[Start QUOTED TEXT]

Basically, the Joe Sakic Award. Sakic played his entire career with the franchise, the last 13 seasons in Colorado. The Avalanche missed the playoffs in only two of those seasons, an unprecedented run of success in Denver. Sakic, a center, is ninth in NHL history with 1,641 points, 13th in assists (1,016) and 16th in goals scored (625). In 172 career playoff games, Sakic had 84 goals — 8 in overtime —and 104 assists for 188 points. He made the first team postseason All-Star squad three times and earned All-Star team nods 10 times total. He retired in 2009 and returned to the Avalanche front office two years later. In 2013, he was named Executive Vice President of Hockey Operations, with final say on personnel decisions. Meaning, yeah, he was the architect of the 2021-22 team that won another Stanley Cup in June.

“When I think of Joe Sakic, he’s one of the greatest players in NHL history,” Paige said, “but also one of the greatest people that Colorado could possibly have in its midst because of what he’s done in his career, with the two championships, and what he’s done as an executive, and what he’s done as a person? Look up his association with the Food Bank of the Rockies.”

The first Google result is a blog post with this headline: Thanks a Million, Joe and Debbie! In the post is this sentence: “Over the years, Joe and Debbie have helped Food Bank of the Rockies provide more than 21 million meals, ensuring little ones have nourishment to grow and thrive.”

[End QUOTED TEXT]
[Start RAW RECORDS]

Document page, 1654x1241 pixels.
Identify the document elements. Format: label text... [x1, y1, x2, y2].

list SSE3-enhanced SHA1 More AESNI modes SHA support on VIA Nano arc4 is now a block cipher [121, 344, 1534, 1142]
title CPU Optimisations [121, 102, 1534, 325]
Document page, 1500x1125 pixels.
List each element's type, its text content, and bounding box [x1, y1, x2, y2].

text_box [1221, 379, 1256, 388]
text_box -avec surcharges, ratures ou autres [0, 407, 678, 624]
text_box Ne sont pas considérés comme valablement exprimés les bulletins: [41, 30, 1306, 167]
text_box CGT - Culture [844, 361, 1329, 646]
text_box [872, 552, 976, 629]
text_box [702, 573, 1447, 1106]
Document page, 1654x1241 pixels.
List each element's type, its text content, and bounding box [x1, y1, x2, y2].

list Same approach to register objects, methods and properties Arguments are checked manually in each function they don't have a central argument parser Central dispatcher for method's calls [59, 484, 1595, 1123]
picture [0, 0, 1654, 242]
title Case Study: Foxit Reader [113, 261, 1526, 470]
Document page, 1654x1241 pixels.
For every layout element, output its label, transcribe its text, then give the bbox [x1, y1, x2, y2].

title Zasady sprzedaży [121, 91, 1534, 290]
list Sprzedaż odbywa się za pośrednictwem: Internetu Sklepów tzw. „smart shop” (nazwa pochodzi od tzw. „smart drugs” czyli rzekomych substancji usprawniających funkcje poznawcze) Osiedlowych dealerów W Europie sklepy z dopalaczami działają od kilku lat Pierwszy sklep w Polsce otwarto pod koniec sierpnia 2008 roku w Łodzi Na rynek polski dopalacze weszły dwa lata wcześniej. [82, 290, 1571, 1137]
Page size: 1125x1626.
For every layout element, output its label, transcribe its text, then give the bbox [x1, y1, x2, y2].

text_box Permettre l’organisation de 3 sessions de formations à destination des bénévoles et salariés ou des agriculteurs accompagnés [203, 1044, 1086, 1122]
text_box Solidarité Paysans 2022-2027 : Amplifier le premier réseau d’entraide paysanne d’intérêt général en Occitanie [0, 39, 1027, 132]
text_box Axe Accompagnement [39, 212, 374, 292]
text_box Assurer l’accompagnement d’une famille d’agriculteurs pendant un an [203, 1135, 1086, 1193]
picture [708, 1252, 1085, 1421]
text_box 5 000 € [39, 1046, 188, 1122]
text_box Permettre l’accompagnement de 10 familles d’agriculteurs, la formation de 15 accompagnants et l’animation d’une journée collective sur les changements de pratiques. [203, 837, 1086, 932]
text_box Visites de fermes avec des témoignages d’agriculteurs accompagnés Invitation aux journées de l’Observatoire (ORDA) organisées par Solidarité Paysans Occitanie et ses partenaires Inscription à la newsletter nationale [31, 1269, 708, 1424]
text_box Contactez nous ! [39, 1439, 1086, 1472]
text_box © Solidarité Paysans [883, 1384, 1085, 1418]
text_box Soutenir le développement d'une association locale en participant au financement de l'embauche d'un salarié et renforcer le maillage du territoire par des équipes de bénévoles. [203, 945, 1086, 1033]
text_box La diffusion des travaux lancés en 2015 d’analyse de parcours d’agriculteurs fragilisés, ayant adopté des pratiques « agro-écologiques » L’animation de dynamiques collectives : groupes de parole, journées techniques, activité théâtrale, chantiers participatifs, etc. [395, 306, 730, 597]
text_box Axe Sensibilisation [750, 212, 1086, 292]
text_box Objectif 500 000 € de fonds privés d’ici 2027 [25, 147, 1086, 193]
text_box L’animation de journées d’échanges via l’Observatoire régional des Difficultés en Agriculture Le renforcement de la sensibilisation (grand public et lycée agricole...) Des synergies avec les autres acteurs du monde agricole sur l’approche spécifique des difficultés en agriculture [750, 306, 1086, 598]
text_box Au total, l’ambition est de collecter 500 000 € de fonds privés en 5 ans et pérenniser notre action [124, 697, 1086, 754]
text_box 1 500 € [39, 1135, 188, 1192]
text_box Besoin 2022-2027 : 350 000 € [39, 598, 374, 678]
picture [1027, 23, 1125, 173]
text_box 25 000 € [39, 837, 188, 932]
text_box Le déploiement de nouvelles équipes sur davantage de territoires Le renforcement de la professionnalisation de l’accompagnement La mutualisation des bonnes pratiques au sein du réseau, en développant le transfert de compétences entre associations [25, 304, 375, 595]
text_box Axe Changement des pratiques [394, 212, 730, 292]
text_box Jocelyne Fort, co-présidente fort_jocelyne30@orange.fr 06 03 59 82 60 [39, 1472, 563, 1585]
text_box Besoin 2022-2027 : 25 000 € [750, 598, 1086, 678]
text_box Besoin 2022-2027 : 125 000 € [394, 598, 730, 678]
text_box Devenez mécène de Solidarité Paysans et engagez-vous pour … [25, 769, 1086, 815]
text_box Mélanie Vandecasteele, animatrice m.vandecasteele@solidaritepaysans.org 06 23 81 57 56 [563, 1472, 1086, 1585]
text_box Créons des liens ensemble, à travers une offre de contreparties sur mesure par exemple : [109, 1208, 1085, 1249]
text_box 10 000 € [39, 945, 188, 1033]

[End RAW RECORDS]

_SHORT TASK 1_: According to the passage about Joe Sakic, in what year was he named Executive Vice President of Hockey Operations?
_SHORT TASK 2_: Carry the passage about Joe Sakic forward from its last sentence.

_FINAL ANSWER 1_: 2013

_FINAL ANSWER 2_:
Rushmore worthy, indeed.

TSN ARCHIVES: Joe Sakic is sneaky good (Jan. 14, 2002)

NIKOLA JOKIĆ (Nuggets, 2015-)

Unlike the other players on Denver’s Rushmore, Nikola Jokić was far from a can’t miss star when he arrived in Colorado. Elway, as you know, was the No. 1 pick in the 1983 Draft, Todd Helton went No. 8 overall in 1995 MLB Draft and Sakic was already the team captain and an established star when the Nordiques moved from Quebec and became the Avalanche.

But Jokić? He was just a pudgy 7-foot second-round project from Eastern Europe who loved Coca-Cola — no lie, he had a three-liter-a-day habit. His arrival was so nondescript that, when he was selected with the 41st overall pick of the 2014 NBA Draft, ESPN was showing a Taco Bell commercial for its new quesarito.

It didn’t take long to see the Nuggets had found someone special.

“What shocked me about Nikola was that he could shoot a 3-pointer,” Paige said. “That’s not the body that fits a 3-point shooter. It fits a guy who slugs it out under the basket and gets rebounds and puts them back in.”

Jokić dropped the Coca-Cola habit, avoided the quesarito trappings and transformed his body. By his third season, he was averaging nearly a double-double (16.7 points and 9.8 rebounds per game). By his fourth season he played in his first All-Star Game, just two days before his 24th birthday, and he was just getting warmed up.

Jokić won the MVP during his incredible 2020-21 season, scoring 26.4 points — making 56.6 percent of his shots from the field — with 10.8 rebounds and 8.3 assists per game. Then, he went out and was even better in the 2021-22 season, upping his scoring to 27.1 points — on 58.8 percent shooting — and his rebounds to 13.8, to go with 7.9 assists.

So, yeah, he won a second consecutive NBA MVP award, just the 13th player in NBA history to pull off that feat. Nobody’s ever won more than three in a row. He’s on the very short list of the best passing big men in NBA history, if he’s not already No. 1.

“He is a triple-double waiting to happen every night,” Paige said. “That was Oscar Robertson and Magic Johnson. Jokić is in that category.”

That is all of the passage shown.